I walked out of the gym feeling good...I know I could've pushed myself harder, but I was glad to get in some cardio as well as strength training (something I've been neglecting lately) and I knew I wouldn't be too sore to go back today.

running towards a goal


I've really neglected this blog recently, and for that reason alone I've decided to participate in the "Couch-to-5K" training program, blog about my progress, and invite any and all to join me.

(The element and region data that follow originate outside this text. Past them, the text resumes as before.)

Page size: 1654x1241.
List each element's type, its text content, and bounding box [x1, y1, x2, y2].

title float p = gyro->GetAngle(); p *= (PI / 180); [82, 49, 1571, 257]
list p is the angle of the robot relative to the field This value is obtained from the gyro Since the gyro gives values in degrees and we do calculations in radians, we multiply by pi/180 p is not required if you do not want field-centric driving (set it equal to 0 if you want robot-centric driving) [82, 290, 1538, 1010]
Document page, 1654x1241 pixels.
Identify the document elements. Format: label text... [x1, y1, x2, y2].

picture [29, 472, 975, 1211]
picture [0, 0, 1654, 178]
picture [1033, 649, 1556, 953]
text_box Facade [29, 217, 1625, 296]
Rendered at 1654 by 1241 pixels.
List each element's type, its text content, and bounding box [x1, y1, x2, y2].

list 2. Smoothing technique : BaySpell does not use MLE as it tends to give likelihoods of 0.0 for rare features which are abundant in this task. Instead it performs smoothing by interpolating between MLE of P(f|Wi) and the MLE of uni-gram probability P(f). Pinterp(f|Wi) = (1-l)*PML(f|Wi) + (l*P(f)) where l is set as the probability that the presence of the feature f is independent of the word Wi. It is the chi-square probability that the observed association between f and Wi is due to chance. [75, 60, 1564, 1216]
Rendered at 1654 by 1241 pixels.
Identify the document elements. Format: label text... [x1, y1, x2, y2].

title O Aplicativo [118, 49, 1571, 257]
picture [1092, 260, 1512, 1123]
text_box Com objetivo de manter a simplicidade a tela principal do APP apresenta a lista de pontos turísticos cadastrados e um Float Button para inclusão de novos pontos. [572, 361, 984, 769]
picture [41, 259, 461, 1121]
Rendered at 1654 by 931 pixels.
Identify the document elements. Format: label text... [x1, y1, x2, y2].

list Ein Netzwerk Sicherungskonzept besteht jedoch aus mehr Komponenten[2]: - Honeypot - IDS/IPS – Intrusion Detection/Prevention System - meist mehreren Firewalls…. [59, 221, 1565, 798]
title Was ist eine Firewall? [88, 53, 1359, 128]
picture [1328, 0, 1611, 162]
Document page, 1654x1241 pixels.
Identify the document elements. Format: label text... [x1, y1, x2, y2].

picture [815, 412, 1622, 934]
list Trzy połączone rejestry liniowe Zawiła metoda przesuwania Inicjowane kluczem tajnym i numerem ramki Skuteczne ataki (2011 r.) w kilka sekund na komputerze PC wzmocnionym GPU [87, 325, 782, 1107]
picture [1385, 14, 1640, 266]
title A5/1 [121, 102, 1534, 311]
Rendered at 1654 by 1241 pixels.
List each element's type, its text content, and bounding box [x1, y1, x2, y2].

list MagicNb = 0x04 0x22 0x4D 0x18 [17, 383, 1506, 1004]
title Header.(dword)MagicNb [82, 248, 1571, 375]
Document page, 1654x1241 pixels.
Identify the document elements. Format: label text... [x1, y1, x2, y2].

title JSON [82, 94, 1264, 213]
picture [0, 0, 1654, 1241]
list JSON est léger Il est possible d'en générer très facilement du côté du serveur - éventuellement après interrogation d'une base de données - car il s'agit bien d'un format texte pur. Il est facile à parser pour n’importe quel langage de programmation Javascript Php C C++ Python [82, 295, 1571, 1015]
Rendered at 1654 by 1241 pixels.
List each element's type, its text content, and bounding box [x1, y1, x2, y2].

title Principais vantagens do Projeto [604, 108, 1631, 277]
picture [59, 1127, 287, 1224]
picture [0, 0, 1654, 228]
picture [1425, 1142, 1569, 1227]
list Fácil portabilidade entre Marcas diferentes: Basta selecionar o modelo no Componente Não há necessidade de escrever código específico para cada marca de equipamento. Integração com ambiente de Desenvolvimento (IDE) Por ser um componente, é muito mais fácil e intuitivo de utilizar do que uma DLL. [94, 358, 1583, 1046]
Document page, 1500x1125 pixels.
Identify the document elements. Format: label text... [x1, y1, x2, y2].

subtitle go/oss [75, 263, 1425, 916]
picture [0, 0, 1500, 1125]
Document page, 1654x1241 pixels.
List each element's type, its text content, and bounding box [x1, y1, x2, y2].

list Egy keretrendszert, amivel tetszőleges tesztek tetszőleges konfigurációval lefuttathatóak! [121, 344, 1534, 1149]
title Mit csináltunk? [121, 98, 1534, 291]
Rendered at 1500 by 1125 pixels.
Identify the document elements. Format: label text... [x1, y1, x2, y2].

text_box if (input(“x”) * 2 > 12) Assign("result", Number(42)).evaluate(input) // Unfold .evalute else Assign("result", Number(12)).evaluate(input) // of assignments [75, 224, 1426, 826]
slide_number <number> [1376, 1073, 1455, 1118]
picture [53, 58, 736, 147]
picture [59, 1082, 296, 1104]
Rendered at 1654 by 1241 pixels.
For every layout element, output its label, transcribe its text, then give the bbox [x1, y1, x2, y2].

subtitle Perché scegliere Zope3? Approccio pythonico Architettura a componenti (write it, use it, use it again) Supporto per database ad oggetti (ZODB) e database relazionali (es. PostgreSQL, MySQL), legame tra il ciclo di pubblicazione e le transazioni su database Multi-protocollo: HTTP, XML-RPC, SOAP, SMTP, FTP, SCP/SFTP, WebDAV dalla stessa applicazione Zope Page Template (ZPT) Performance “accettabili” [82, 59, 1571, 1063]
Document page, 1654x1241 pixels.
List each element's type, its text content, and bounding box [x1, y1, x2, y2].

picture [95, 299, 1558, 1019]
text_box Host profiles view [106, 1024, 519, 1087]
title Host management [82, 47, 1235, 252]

Ok, I lied...this blog isn't really the reason I'm trying this out. Honestly, I'm having a hard time getting back into the swing of things at the gym. I'm not as motivated to visit, and when I do go I'm kind of lost. I know what I should be doing, but I lose interest quickly and end up just walking on the treadmill for 4 miles while watching Roseanne and Friends reruns. I know that 4 miles is better than nothing, and I feel good when I'm done, but I don't walk out feeling accomplished and energized and excited for my next visit.


I decided that I needed a goal to work toward; something that will motivate me to get into the gym 3 times a week and something of which I can track my progress. Maybe blogging about it will keep me more accountable? (Yes? Maybe?)


I will be posting at least weekly, so if anyone is interested in joining me, check back for updated weekly workouts.